What “Not Callable” Actually Means
In Python, only certain things can be “called” with parentheses: functions, methods, classes, and any object that defines a __call__ method. Everything else, integers, strings, lists, dicts, modules, None, is not callable.
When Python sees x(), it asks: “is x callable?” If no, it raises TypeError: 'X' object is not callable, where X is the type of whatever you tried to call.
x = 5
x() # ❌ TypeError: 'int' object is not callable
s = "hello"
s() # ❌ TypeError: 'str' object is not callable
lst = [1, 2, 3]
lst() # ❌ TypeError: 'list' object is not callable
You can always check whether something is callable before calling it:
callable(print) # True: built-in function
callable(len) # True: built-in function
callable(int) # True: class (calling it constructs an int)

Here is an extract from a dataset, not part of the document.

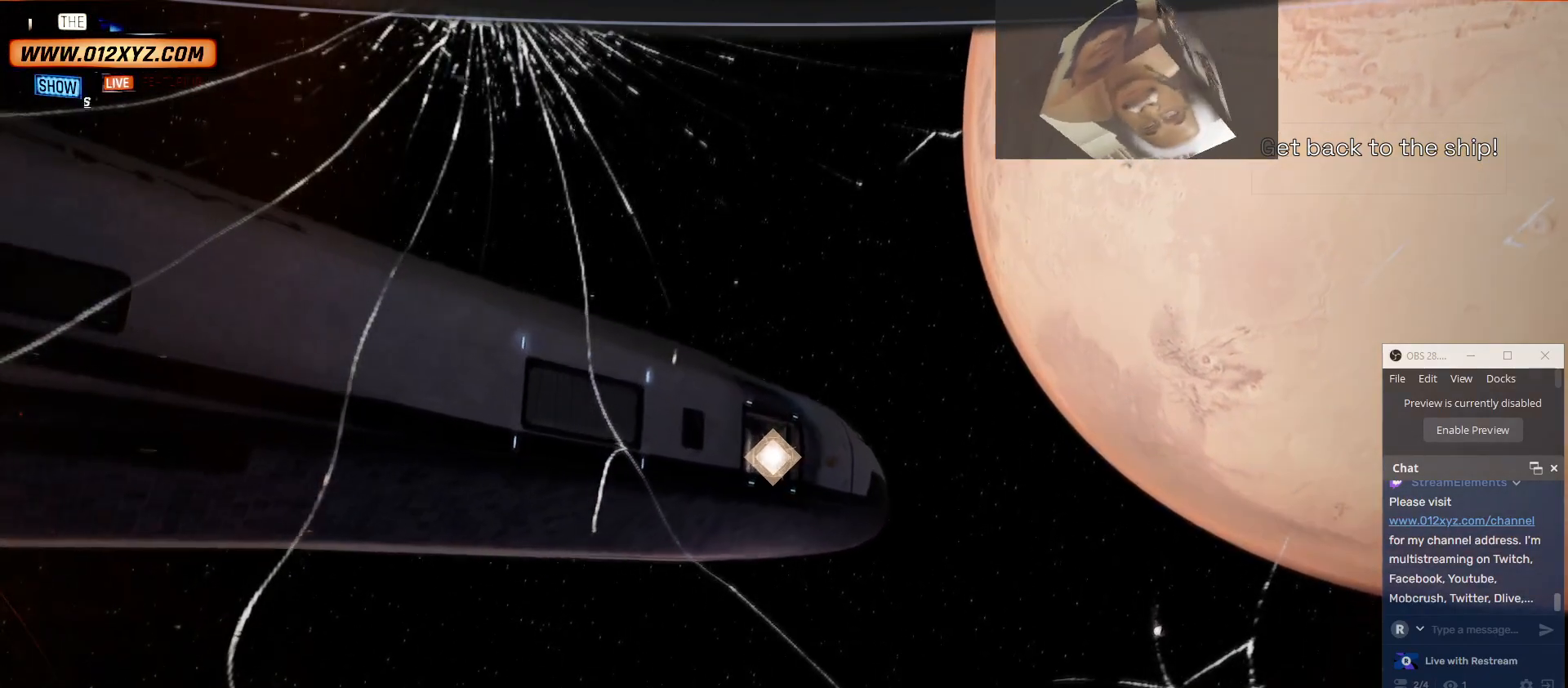
{"keys": ["shift", "w"], "mouse": [], "events": []}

callable(5) # False: instance, not a class
callable("hello") # False
Now let’s go through the 6 patterns that cause this error 99% of the time.
Cause #1: Variable Shadowing a Built-in Function
This is the #1 cause and the easiest to miss. You use a name like list, str, int, dict, tuple, sum, max, or type as a variable. From that point on, the original built-in is hidden, and any later call like list() tries to call your variable instead:
list = [1, 2, 3] # ❌ shadows the built-in list
nums = list(range(5)) # TypeError: 'list' object is not callable
The same trap with other names:
sum = 0
for n in [1, 2, 3]:
sum += n
print(sum([10, 20, 30])) # ❌ TypeError: 'int' object is not callable
str = "username"
print(str(42)) # ❌ TypeError: 'str' object is not callable
The fix, never use built-in names as variables:
# ✅ Use descriptive names that don't collide with built-ins
my_list = [1, 2, 3]
nums = list(range(5)) # works: list() is the original built-in
total = 0
for n in [1, 2, 3]:
total += n
print(sum([10, 20, 30])) # works
If you’ve already done it in a notebook and the kernel is poisoned, run del list (or restart the kernel) to restore the built-in.

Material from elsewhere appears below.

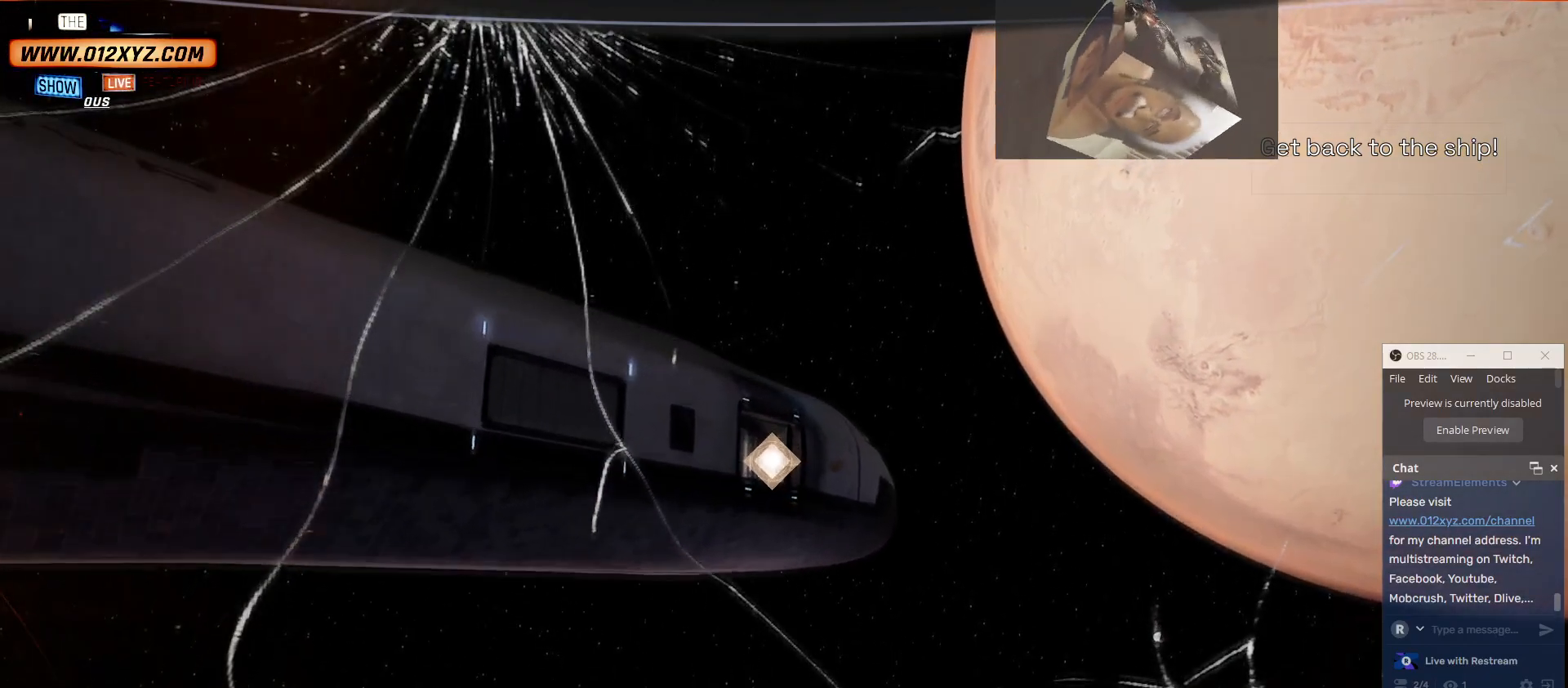
{"keys": ["shift", "w"], "mouse": [], "events": []}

A linter like Pyflakes, Ruff, or Pylint catches this instantly, Ruff’s rule A001 flags every shadowed built-in. Enable it and you’ll never hit this error again.
Cause #2: Calling a Non-Function (Missing or Extra Parens)
You wrote () on something that looks like a function but isn’t. Two common variants:
2a, accessing a class attribute as if it were a method:
class Student:
def __init__(self, name):
self.name = name
self.score = 0 # this is an attribute, not a method
s = Student("Ana")
print(s.score()) # ❌ TypeError: 'int' object is not callable
The fix:
print(s.score) # ✅ no parens: attribute access
2b, calling the result of a function instead of the function itself:
def get_count():
return 42
result = get_count() # result is now 42
print(result()) # ❌ TypeError: 'int' object is not callable: already called!
The fix: stop the second call. get_count() already returned the value.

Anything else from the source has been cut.